- ASSIGNED TASK
Copy out every one of the following records word for word, with each line unchanged.

- GIVEN DATA
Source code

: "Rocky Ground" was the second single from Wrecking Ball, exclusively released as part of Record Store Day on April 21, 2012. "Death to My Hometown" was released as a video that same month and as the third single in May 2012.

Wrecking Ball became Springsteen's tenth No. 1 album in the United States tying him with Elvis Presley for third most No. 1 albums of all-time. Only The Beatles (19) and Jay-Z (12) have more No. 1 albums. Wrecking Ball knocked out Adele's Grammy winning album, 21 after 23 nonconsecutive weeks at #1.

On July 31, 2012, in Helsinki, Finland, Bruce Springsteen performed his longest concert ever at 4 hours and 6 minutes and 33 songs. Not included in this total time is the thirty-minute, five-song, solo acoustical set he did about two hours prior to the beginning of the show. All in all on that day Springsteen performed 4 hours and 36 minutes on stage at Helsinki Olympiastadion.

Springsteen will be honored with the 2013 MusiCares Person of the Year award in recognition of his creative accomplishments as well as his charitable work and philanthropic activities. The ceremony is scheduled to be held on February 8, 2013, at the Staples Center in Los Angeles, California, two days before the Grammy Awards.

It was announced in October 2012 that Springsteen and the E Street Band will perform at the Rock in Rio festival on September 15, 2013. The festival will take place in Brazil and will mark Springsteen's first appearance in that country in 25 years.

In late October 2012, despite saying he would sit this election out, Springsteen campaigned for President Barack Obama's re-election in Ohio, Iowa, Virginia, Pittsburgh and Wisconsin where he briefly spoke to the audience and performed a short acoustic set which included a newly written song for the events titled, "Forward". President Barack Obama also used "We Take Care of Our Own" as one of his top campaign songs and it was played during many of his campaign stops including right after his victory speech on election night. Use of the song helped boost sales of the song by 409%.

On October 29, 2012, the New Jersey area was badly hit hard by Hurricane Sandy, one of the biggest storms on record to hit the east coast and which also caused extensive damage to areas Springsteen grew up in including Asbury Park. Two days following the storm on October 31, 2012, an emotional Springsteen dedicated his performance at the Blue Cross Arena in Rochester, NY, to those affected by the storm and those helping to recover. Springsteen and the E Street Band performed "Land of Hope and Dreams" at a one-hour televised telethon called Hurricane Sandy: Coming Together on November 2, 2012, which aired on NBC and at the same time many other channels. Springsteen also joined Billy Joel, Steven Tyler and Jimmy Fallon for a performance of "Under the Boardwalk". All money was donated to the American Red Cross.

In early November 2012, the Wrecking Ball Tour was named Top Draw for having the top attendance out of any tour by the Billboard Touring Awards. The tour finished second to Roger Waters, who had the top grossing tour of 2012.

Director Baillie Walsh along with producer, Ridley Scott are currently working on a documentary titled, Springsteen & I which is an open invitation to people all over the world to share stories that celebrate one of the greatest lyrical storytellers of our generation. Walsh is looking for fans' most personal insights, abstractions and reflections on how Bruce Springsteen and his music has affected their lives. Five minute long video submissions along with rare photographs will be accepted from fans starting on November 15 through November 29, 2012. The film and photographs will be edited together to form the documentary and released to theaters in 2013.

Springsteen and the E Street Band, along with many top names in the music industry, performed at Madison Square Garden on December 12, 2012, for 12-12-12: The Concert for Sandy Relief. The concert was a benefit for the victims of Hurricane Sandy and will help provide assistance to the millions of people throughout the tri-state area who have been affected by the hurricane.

- YOUR SOLUTION
Source code

: "Rocky Ground" was the second single from Wrecking Ball, exclusively released as part of Record Store Day on April 21, 2012. "Death to My Hometown" was released as a video that same month and as the third single in May 2012.

Wrecking Ball became Springsteen's tenth No. 1 album in the United States tying him with Elvis Presley for third most No. 1 albums of all-time. Only The Beatles (19) and Jay-Z (12) have more No. 1 albums. Wrecking Ball knocked out Adele's Grammy winning album, 21 after 23 nonconsecutive weeks at #1.

On July 31, 2012, in Helsinki, Finland, Bruce Springsteen performed his longest concert ever at 4 hours and 6 minutes and 33 songs. Not included in this total time is the thirty-minute, five-song, solo acoustical set he did about two hours prior to the beginning of the show. All in all on that day Springsteen performed 4 hours and 36 minutes on stage at Helsinki Olympiastadion.

Springsteen will be honored with the 2013 MusiCares Person of the Year award in recognition of his creative accomplishments as well as his charitable work and philanthropic activities. The ceremony is scheduled to be held on February 8, 2013, at the Staples Center in Los Angeles, California, two days before the Grammy Awards.

It was announced in October 2012 that Springsteen and the E Street Band will perform at the Rock in Rio festival on September 15, 2013. The festival will take place in Brazil and will mark Springsteen's first appearance in that country in 25 years.

In late October 2012, despite saying he would sit this election out, Springsteen campaigned for President Barack Obama's re-election in Ohio, Iowa, Virginia, Pittsburgh and Wisconsin where he briefly spoke to the audience and performed a short acoustic set which included a newly written song for the events titled, "Forward". President Barack Obama also used "We Take Care of Our Own" as one of his top campaign songs and it was played during many of his campaign stops including right after his victory speech on election night. Use of the song helped boost sales of the song by 409%.

On October 29, 2012, the New Jersey area was badly hit hard by Hurricane Sandy, one of the biggest storms on record to hit the east coast and which also caused extensive damage to areas Springsteen grew up in including Asbury Park. Two days following the storm on October 31, 2012, an emotional Springsteen dedicated his performance at the Blue Cross Arena in Rochester, NY, to those affected by the storm and those helping to recover. Springsteen and the E Street Band performed "Land of Hope and Dreams" at a one-hour televised telethon called Hurricane Sandy: Coming Together on November 2, 2012, which aired on NBC and at the same time many other channels. Springsteen also joined Billy Joel, Steven Tyler and Jimmy Fallon for a performance of "Under the Boardwalk". All money was donated to the American Red Cross.

In early November 2012, the Wrecking Ball Tour was named Top Draw for having the top attendance out of any tour by the Billboard Touring Awards. The tour finished second to Roger Waters, who had the top grossing tour of 2012.

Director Baillie Walsh along with producer, Ridley Scott are currently working on a documentary titled, Springsteen & I which is an open invitation to people all over the world to share stories that celebrate one of the greatest lyrical storytellers of our generation. Walsh is looking for fans' most personal insights, abstractions and reflections on how Bruce Springsteen and his music has affected their lives. Five minute long video submissions along with rare photographs will be accepted from fans starting on November 15 through November 29, 2012. The film and photographs will be edited together to form the documentary and released to theaters in 2013.

Springsteen and the E Street Band, along with many top names in the music industry, performed at Madison Square Garden on December 12, 2012, for 12-12-12: The Concert for Sandy Relief. The concert was a benefit for the victims of Hurricane Sandy and will help provide assistance to the millions of people throughout the tri-state area who have been affected by the hurricane.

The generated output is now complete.